Beyond the ERM program, she gave equal credit to Centene’s business continuity plan for moderating the pandemic’s business impact. “It shouldn’t matter what the event is that triggers the business continuity plan—the important thing is for it to be well-functioning,” Utter said. “Ours was and is. Through the years, it evolved, correlating the potential impacts of different perceived risks with the need for additional or new mitigations.”
This plan will evolve further and the company is already prioritizing incorporating lessons learned from this year. For example, Centene’s ERM organization normally meets at the company’s St. Louis headquarters for a series of quarterly risk meetings with a large group of senior executives. In the past, some executives could not make these meetings due to travel commitments. At the onset of the pandemic, all of the quarterly risk meetings were held virtually and attendance was 100% with no meetings rescheduled. All senior executives were able to participate in these important ERM discussions as scheduled, which increased the efficiency and effectiveness of the process.
An Evolving Process
Navigating the COVID-19 pandemic has been an experience from which all risk professionals can learn. By recording the pandemic’s breadth and scope in their respective risk registers, ERM leaders will be better equipped to address similar risk events in the future. “This is not a one-time impact,” Christensen said. “We are bound to see more epidemics and pandemics. These risks must be treated as endemic.”
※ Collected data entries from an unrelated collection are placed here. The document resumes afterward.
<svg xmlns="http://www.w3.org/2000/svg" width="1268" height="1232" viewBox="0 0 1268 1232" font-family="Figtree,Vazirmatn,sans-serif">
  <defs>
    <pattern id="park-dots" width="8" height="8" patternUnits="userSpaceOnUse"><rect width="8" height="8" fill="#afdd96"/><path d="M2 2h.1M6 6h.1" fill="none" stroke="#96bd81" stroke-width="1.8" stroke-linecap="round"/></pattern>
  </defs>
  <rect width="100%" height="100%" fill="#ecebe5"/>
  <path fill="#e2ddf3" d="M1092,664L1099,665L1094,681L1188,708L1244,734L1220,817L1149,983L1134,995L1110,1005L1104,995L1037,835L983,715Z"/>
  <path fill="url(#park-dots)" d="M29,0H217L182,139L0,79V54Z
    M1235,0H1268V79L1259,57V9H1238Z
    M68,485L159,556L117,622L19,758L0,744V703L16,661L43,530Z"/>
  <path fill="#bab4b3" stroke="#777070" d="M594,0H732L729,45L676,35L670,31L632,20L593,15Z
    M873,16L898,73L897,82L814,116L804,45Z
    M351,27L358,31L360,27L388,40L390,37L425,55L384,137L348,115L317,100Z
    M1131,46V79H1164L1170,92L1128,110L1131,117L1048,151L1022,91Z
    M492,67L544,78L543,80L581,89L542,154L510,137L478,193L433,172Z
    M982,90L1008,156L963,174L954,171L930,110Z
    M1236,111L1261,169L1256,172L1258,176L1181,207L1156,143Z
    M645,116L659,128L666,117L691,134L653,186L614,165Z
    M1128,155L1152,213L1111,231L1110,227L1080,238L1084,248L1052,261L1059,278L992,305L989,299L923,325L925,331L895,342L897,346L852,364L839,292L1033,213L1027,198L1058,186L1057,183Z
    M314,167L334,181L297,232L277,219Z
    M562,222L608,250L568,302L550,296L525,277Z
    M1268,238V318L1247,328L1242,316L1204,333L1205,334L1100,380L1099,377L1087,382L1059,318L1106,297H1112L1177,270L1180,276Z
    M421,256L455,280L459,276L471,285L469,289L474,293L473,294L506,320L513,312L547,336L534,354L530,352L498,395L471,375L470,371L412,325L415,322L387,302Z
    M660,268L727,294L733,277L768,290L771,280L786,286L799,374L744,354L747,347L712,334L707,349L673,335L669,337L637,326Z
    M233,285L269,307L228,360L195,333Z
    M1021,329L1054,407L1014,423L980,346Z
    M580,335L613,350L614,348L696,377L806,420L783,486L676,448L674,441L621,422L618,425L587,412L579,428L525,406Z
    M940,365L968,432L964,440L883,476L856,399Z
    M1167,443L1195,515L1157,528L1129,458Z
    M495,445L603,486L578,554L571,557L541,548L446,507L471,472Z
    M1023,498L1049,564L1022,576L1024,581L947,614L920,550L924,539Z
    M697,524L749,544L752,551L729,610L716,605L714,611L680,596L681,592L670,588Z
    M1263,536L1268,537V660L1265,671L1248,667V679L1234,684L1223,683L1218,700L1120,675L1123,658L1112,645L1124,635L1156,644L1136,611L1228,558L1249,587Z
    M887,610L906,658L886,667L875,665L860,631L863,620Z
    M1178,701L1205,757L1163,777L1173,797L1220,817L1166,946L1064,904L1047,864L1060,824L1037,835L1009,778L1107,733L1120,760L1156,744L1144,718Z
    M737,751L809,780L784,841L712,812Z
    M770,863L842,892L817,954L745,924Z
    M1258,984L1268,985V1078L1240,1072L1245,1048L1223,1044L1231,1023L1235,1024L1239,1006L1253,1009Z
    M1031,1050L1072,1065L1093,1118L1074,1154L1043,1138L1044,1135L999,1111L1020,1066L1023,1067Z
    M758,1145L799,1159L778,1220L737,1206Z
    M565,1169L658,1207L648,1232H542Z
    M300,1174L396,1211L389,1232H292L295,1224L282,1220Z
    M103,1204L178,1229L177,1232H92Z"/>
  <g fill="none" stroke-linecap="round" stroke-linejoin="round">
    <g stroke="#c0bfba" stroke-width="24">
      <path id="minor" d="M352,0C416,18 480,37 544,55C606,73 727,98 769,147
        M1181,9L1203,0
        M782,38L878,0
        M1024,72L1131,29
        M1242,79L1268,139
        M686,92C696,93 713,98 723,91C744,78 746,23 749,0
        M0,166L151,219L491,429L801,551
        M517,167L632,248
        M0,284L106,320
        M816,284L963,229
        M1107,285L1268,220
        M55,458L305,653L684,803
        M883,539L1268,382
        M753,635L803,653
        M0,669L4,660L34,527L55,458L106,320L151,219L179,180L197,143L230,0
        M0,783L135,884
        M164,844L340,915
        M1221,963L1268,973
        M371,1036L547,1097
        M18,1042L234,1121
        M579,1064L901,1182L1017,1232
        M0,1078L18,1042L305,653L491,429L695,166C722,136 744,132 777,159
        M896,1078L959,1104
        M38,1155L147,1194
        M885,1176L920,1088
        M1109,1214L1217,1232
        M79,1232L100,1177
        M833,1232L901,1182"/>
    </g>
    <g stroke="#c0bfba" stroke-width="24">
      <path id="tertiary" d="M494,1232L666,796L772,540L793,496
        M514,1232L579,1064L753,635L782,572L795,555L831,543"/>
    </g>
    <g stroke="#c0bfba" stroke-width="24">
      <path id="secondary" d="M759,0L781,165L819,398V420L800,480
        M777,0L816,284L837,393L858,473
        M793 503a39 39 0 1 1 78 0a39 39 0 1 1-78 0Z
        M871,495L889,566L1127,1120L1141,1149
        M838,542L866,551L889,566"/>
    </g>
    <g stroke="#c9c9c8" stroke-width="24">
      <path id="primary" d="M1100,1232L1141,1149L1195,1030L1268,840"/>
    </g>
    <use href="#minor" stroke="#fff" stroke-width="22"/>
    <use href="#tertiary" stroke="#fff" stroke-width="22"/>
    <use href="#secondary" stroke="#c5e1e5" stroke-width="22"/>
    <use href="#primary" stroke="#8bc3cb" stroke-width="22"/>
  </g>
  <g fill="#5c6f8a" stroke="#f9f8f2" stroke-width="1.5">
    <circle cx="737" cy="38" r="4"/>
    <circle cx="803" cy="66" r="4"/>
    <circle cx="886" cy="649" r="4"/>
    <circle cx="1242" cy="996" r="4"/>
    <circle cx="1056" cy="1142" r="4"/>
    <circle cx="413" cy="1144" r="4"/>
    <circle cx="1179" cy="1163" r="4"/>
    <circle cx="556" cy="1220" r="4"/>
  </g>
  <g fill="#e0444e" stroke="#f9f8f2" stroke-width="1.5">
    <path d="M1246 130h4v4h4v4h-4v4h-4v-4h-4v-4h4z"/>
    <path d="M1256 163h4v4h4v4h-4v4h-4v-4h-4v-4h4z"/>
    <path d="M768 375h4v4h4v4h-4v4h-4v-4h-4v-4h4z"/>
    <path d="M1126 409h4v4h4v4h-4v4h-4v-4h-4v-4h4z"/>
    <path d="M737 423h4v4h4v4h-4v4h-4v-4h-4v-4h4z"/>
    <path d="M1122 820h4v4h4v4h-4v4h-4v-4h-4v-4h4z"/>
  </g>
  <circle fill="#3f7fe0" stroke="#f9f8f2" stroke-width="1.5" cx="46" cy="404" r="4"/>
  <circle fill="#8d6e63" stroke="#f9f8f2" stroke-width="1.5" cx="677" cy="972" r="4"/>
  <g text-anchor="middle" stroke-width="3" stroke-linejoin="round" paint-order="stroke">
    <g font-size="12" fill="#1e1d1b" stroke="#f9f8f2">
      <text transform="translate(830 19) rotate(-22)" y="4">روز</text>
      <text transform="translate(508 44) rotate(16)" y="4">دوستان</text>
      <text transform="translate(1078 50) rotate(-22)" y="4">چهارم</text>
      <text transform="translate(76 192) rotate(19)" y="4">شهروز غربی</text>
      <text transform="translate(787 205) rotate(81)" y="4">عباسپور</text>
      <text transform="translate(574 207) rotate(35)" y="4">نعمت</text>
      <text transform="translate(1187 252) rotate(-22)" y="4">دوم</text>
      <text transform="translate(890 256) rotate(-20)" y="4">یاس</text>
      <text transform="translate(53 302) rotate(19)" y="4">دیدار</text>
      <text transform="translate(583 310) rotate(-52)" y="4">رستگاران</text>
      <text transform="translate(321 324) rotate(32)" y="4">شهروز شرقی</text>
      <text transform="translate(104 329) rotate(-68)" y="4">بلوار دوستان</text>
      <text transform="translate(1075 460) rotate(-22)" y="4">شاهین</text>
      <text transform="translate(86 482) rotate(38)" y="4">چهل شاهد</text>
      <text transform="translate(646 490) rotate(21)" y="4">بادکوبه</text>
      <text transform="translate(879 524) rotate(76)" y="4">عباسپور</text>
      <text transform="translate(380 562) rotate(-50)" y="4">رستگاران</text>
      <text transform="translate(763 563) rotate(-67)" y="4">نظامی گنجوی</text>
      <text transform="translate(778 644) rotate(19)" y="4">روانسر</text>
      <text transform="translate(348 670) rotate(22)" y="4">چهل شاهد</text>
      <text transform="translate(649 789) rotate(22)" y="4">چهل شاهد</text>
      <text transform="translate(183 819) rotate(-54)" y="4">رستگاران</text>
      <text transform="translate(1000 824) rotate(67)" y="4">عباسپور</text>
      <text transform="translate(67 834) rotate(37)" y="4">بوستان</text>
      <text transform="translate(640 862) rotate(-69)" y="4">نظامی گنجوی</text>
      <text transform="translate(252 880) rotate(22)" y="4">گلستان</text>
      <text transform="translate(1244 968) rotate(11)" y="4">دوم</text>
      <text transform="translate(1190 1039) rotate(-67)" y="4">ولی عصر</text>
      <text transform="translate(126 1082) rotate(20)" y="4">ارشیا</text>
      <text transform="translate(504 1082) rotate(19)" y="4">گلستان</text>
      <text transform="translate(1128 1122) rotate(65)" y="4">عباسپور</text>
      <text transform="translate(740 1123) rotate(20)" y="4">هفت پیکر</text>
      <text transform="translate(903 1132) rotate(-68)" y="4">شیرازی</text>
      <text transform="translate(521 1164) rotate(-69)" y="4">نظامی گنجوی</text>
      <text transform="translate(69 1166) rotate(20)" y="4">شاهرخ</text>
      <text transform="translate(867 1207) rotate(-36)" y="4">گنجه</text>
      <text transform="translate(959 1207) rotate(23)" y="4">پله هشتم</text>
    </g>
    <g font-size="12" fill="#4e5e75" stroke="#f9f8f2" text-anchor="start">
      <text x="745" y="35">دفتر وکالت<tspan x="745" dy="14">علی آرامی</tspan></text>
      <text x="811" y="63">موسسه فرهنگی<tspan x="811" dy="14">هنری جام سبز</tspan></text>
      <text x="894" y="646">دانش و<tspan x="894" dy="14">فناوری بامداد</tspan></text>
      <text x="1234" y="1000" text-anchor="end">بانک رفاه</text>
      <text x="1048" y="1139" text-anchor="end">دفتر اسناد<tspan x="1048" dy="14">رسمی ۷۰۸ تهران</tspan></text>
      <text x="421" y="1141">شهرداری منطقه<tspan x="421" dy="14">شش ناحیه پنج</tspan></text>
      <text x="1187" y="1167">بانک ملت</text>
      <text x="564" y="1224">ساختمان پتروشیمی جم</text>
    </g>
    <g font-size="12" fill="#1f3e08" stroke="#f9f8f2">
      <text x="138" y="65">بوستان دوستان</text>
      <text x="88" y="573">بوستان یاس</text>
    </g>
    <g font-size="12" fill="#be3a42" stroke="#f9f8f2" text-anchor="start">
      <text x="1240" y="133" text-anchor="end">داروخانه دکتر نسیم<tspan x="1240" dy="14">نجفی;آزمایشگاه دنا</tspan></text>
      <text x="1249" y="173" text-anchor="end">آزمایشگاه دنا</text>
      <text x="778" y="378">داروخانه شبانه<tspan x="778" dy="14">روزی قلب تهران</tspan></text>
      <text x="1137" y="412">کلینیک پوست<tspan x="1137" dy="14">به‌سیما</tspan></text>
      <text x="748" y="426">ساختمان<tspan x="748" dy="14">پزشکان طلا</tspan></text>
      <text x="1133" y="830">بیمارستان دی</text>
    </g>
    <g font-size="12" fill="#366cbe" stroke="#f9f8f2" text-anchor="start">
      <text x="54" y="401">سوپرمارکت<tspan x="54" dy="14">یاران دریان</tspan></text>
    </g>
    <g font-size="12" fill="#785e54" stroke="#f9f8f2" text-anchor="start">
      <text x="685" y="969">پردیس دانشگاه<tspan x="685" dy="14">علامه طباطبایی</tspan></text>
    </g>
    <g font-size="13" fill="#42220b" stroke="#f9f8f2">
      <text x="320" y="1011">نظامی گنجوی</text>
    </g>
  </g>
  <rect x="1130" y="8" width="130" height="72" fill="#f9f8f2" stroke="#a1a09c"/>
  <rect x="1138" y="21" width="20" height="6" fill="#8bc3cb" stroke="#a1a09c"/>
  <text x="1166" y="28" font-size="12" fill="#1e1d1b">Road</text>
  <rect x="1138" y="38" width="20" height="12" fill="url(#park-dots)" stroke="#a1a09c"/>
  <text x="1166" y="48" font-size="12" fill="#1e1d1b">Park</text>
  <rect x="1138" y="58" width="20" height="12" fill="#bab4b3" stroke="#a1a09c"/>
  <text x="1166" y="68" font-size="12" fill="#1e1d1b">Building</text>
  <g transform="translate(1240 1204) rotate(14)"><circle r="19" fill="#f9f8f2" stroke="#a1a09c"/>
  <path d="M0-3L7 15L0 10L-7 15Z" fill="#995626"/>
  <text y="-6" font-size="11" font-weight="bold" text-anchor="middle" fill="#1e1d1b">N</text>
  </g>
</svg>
Continuous risk analysis and documentation will be necessary to adapt and respond effectively to new events. “Each time a crisis occurs, the silver lining is our ability to map these lessons holistically across all the functions,” Matsen said. “An ERM program provides a central place and point to consolidate each lesson to continuously strengthen the business continuity plan.”
The pandemic has also made clear that crisis events are not just business concerns—ERM also has a critical impact on people. “Looking back, the pandemic was a human-centric problem that required a focus on helping people,” Steiner said. “We were able to keep the culture intact and the workforce motivated by understanding how they were feeling at a time of change and duress. A company’s culture is something that will be more important from an ERM standpoint going forward.”